还没等张素娥想出补救的法子,杨处开口打破了沉默,他看向张素娥的目光里有了刚才没有的郑重和理解。
理解?他理解了个啥?
“素娥啊,我明白你的意思。但是形势比人强啊,连我们自己的国土之上都有租界这种法外之地,又何谈公平,更何况这回警事局扣的时间也够久了,饶是我们自己人犯了这种事,交了钱也差不多该放出来了。”
杨处只当张素娥以为他们只帮洋人做事,委屈自己的同胞,心里不但没有不高兴,反而对这个开后门进来大字不认识几个的中年妇女,有了几分尊重。
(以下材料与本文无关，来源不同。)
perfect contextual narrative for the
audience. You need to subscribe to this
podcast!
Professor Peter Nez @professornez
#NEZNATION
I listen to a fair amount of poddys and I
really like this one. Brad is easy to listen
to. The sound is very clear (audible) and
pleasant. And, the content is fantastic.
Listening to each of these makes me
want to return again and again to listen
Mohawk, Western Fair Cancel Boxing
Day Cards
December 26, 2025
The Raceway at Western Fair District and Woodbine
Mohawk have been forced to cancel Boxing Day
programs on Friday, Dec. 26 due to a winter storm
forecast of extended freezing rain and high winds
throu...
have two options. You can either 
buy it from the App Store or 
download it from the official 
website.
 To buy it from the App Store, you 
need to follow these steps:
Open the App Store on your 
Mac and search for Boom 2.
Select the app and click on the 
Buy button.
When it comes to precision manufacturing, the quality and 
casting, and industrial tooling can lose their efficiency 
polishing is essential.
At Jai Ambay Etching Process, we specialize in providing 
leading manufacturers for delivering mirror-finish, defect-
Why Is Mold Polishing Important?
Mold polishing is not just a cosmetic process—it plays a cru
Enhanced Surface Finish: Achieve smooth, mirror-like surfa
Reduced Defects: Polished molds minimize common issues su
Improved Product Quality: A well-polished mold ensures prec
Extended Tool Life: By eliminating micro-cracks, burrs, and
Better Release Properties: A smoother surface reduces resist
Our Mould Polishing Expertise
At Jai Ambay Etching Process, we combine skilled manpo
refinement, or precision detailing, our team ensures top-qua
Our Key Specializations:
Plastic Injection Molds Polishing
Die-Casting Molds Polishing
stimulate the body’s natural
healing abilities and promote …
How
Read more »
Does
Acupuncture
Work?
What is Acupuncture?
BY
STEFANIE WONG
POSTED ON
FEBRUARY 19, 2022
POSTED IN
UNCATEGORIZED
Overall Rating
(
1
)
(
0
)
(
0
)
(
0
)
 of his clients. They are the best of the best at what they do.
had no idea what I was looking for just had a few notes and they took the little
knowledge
若是像张素娥一样的妇女都有维护国家之心,何愁民族复兴不成。
“不会一直如此的,再给这片土地一点时间,我们外事处不会一直给洋人擦屁股。”这时候的文人都是有点心气的,被张素娥这个“有理想有原则”的妇女一激,这心头的傲气就涌了出来。
张素娥脸上说不出是什么表情,虽然是笑着,但比笑还难看。
“张姐,其实这道理裴处也知道,他是绝对不会因为个人情绪而做出出格事来的人,大概又是底下人扣下的,根本没到他跟前。您就下午陪我去趟警事局,不管这事成没成,我都领您的情,好吧。”许组长诚恳道。
不好啊……张素娥在心里大吼,但是话都说到这个程度,她若是再拒绝,这外事处恐怕就待不下去了。
“既然领导都这么说了……那我哪能拒绝啊,不过是跑一趟的功夫。”也不一定会碰上裴泽弼吧,就去警事局把人领领出来就好,那个裴泽弼手底下,头大大的那个,就蛮好说话的……
张素娥心存侥幸地跟那位许组长出了门。
下了楼,外事处的车已经在外面等着了,车旁还站着一个年轻人,看起来和她儿子差不多大。
年轻人见到许组长和张素娥过来快走两步上前接过许组长手里的包,“组长,车准备好了。”说完,他目光转向张素娥,他似乎在纠结该怎么称呼张素娥,纠结许久,他按照办公室里的习惯叫了一声,“阿姐,您坐前头吧。”